Training data
ToothFairyAI allows you to manage the datasets needed to train your AI models. This document provides an overview of the training data creation and import process.
Menu location
Training data can be accessed from the following menu:
Training data > Create new doc
The fine-tuning section consist of the following tabs:
- Conversational AI: This tab allows the user to store datasets specific to the agents
Creation of training data
The creation of the training data is ultimately comes down to the creation of a Live document
with a specific structure.
As for the Knowledge Hub
live documents, users can collaborate in real time to create the training data needed to fine-tune the AI models.
The fantastic feature of this approach is that the training data is a blend between real documents and structure embedded snippets aware of the content surrounding them.

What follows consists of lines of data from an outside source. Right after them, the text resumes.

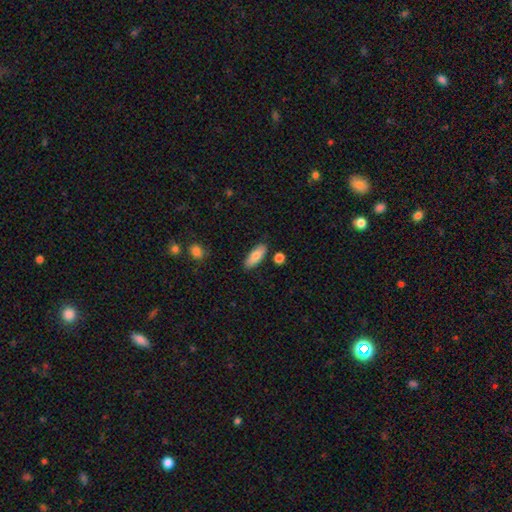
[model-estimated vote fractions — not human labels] Smooth or featured?
  - smooth: 80% *
  - featured or disk: 14%
  - star or artifact: 6%
How rounded?
  - in between: 76% *
  - cigar-shaped: 22%
  - round: 2%
Merging?
  - none: 83% *
  - minor disturbance: 11%
  - merger: 3%
  - major disturbance: 2%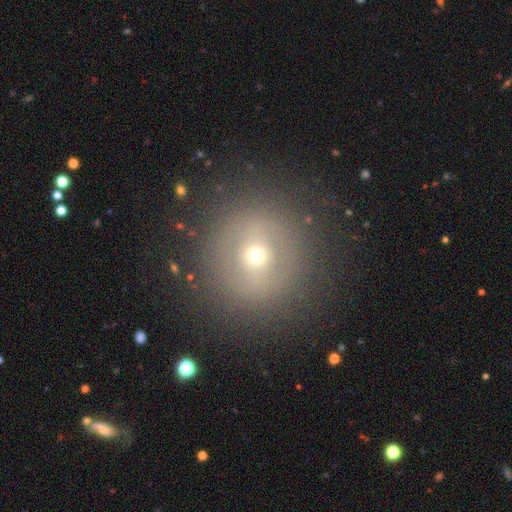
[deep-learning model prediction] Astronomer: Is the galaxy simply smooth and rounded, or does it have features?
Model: smooth — 47% (runner-up: featured or disk, 38%).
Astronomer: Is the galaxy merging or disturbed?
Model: none — 85%.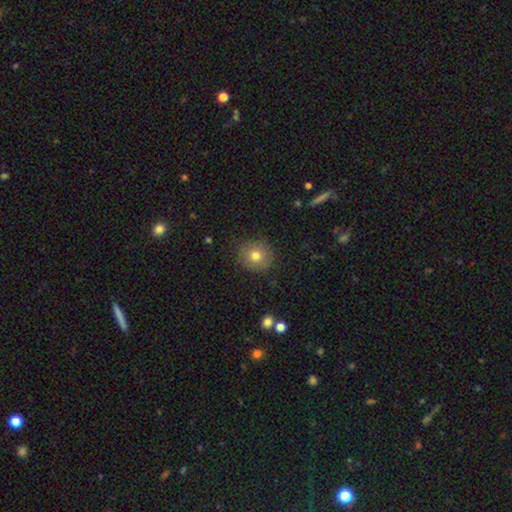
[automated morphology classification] Smooth or featured: smooth — 76% (featured or disk — 13%)
How rounded: round — 89% (in between — 10%)
Merging: none — 85% (minor disturbance — 10%)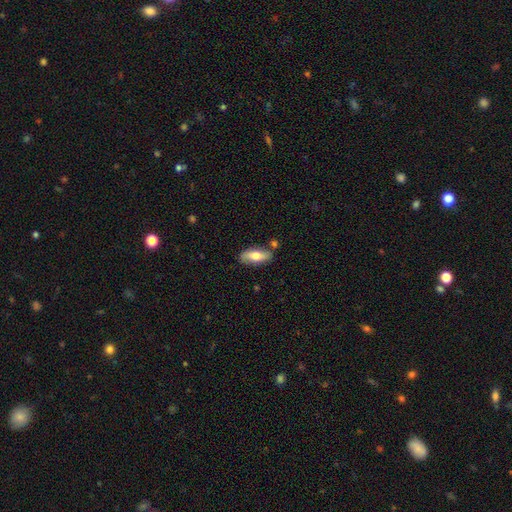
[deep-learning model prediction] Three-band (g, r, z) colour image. It shows a smooth galaxy with no disk features (67%) that is in between round and cigar-shaped (76%). Merging: none (78%).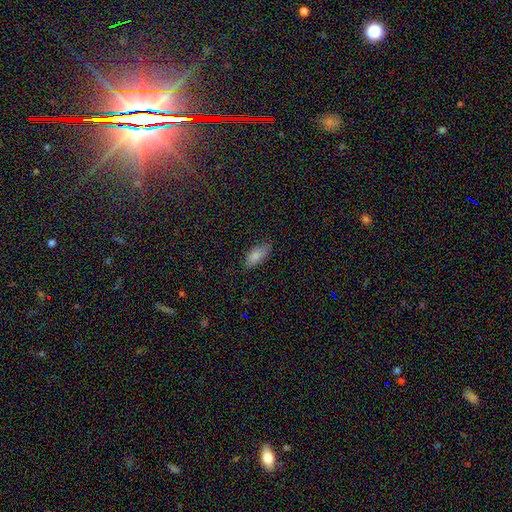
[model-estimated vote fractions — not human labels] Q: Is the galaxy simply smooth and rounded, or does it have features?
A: smooth — 84%.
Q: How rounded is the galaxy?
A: in between — 84%.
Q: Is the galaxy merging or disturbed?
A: none — 79%.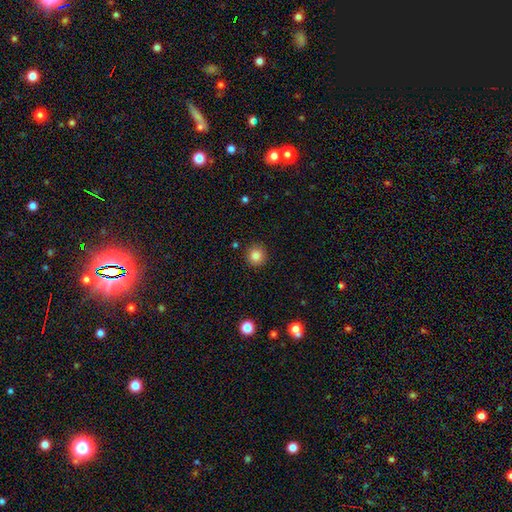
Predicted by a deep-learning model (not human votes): smooth-or-featured: smooth: 85% | star or artifact: 10% | featured or disk: 5%
  how-rounded: round: 94% | in between: 5% | cigar-shaped: 1%
  merging: none: 90% | minor disturbance: 6% | major disturbance: 2% | merger: 1%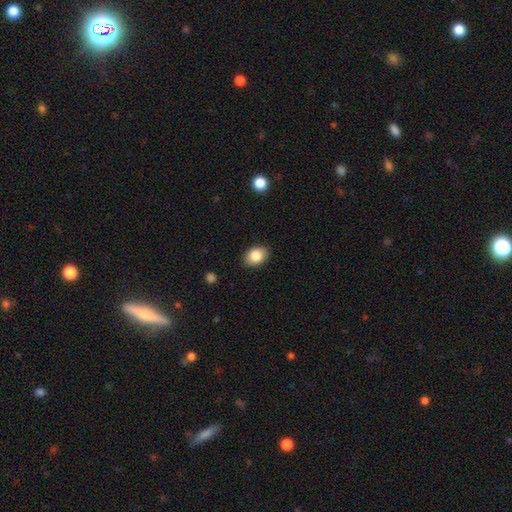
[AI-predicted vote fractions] Smooth or featured? smooth (85%)
How rounded? in between (77%)
Merging? none (87%)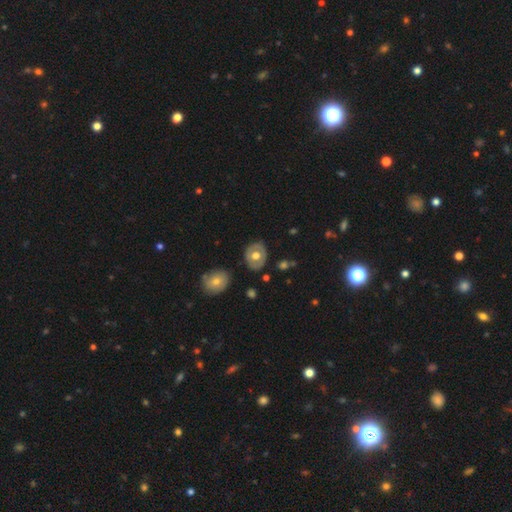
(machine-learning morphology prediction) Smooth or featured? Predicted: smooth (p=0.52). How rounded? Predicted: in between (p=0.51). Merging? Predicted: none (p=0.81).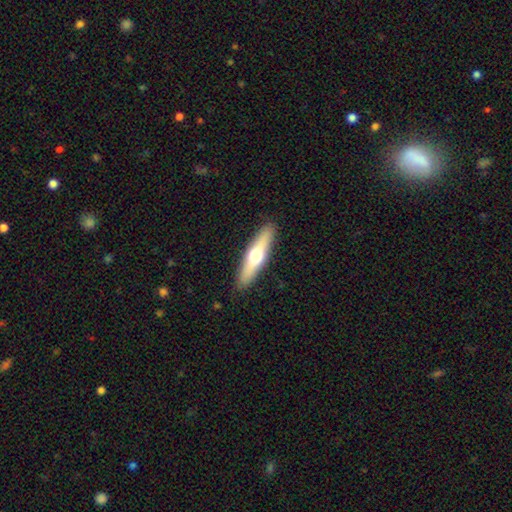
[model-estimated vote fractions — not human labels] Smooth or featured?
  - featured or disk: 47% * (tied)
  - smooth: 47% * (tied)
  - star or artifact: 6%
Merging?
  - none: 90% *
  - minor disturbance: 7%
  - major disturbance: 2%
  - merger: 1%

The behaviour of the Live document
is very similar to the Knowledge Hub
live documents, with the following differences:
Conversational AI
- Topics: The topics are used to filter the training data. The user can select the topics that are relevant to the training data
- Validation: It sets whether the document and the training data is used for fine-tuning the AI model or solely for validation purposes
- Add snippet: Conversational AI will show
ADD SYS
andADD TURN
.
The ADD SYS
button allows the user to inject a system message into the document as an initial block right under the title of the document. The system block is by all means optional however we do recommend including it if the downstream model you want to generate via finetuning requires a strong agentic behaviour.
The ADD TURN
button allows the user to add a new training snippet. More details below.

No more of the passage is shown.